More importantly, Mr Obama’s visit has highlighted what a friend recently referred to as the continuation of law as practised, rather than as legislated.
This comment was made in reference to the government’s recent crackdown on illegal alcohol, which followed a declaration by President Uhuru Kenyatta, rather than debates at the county level.
This was despite the fact that, according to the Constitution, “cultural activities, public entertainment and public amenities, including liquor licensing” are a function of county governments.
NOT A CRIME
I was reminded of this discussion last weekend when a friend was arrested on exiting a bar in Westlands last Sunday. The crime: being in a public place without an identity card. Yet, officially, this is not a crime.
There is no law that insists that citizens carry their ID cards at all times. Instead, the arrest followed a security directive to this effect, and an announcement that 15,000 officers were being deployed.
They included personnel from the General Service Unit, the Administration Police, the Kenya Forest Service, the Kenya Wildlife Service and the National Youth Service, and they were to patrol the capital’s streets and estates.
In a similar vein, the legal basis for last weekend’s rounding up of street children, and their subsequent transportation to a “rehabilitation centre”, remains unclear.
Such rule by directive is clearly problematic. As with other security operations, it is also undermined by corruption, as officers use it as an opportunity to harass citizens and raise additional income. My friend’s arrest was, thus, short-lived. He opted to pay the officers in question.
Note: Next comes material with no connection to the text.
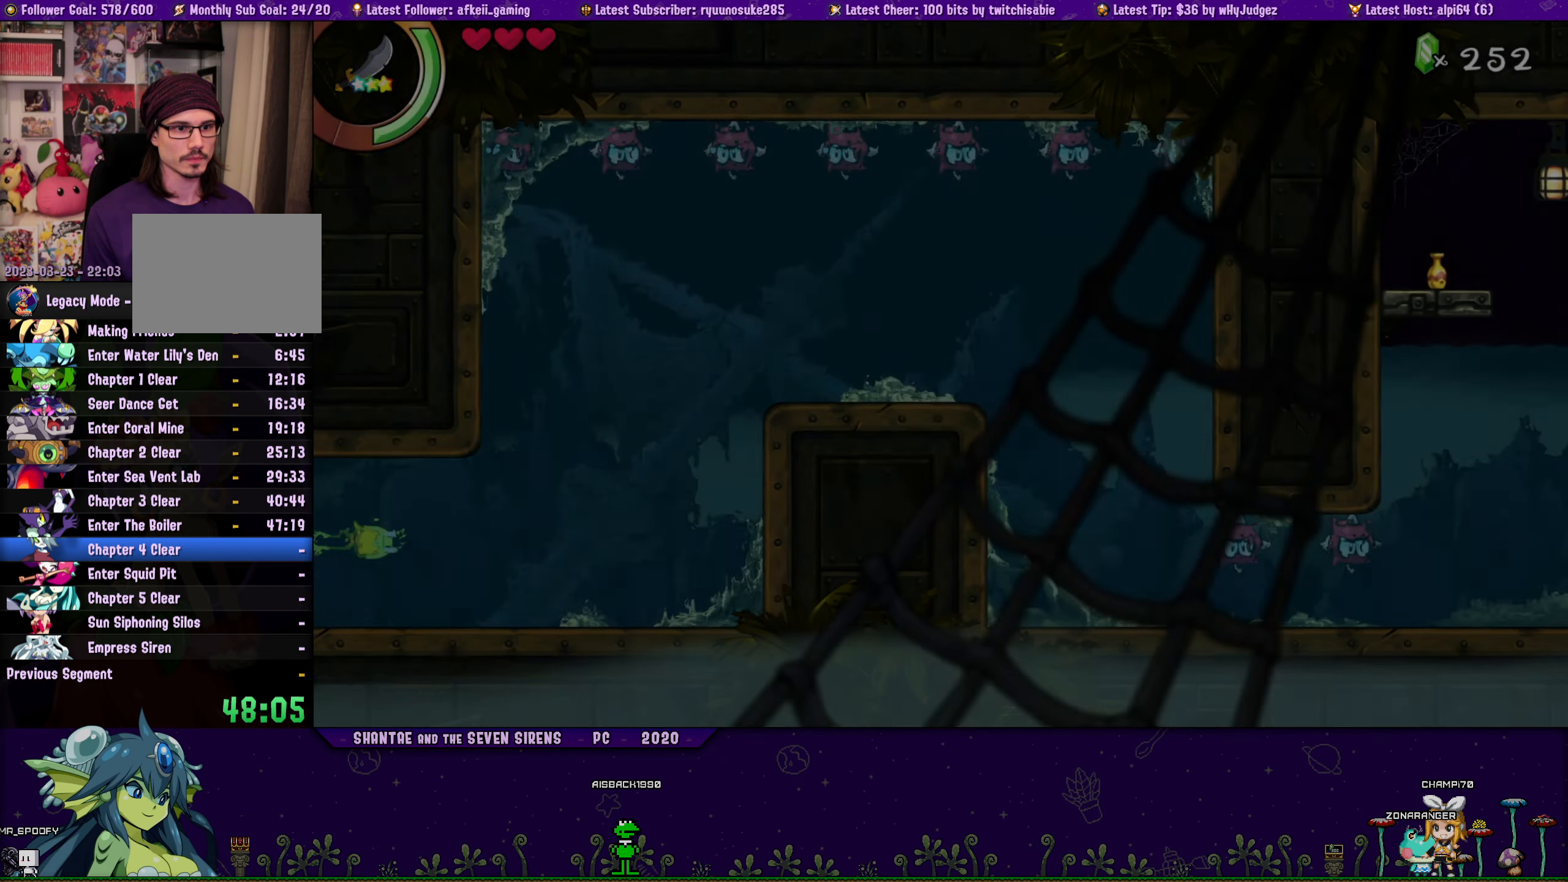
{"buttons": [], "button_events": [[500, "DPAD_RIGHT", "up"]]}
In short, preparations for President Obama’s visit have shone a light on various aspects of Kenyan politics. It has highlighted the schism between the government and some civil society organisations; the tendency of protesters to use shock tactics; the state of the country’s capital city and urban planning; the prevalence of rule by directives; and the threat that corruption poses to security efforts. Citizens and analysts will now just have to wait to see what agreements are reached during the actual visit, and with what implications.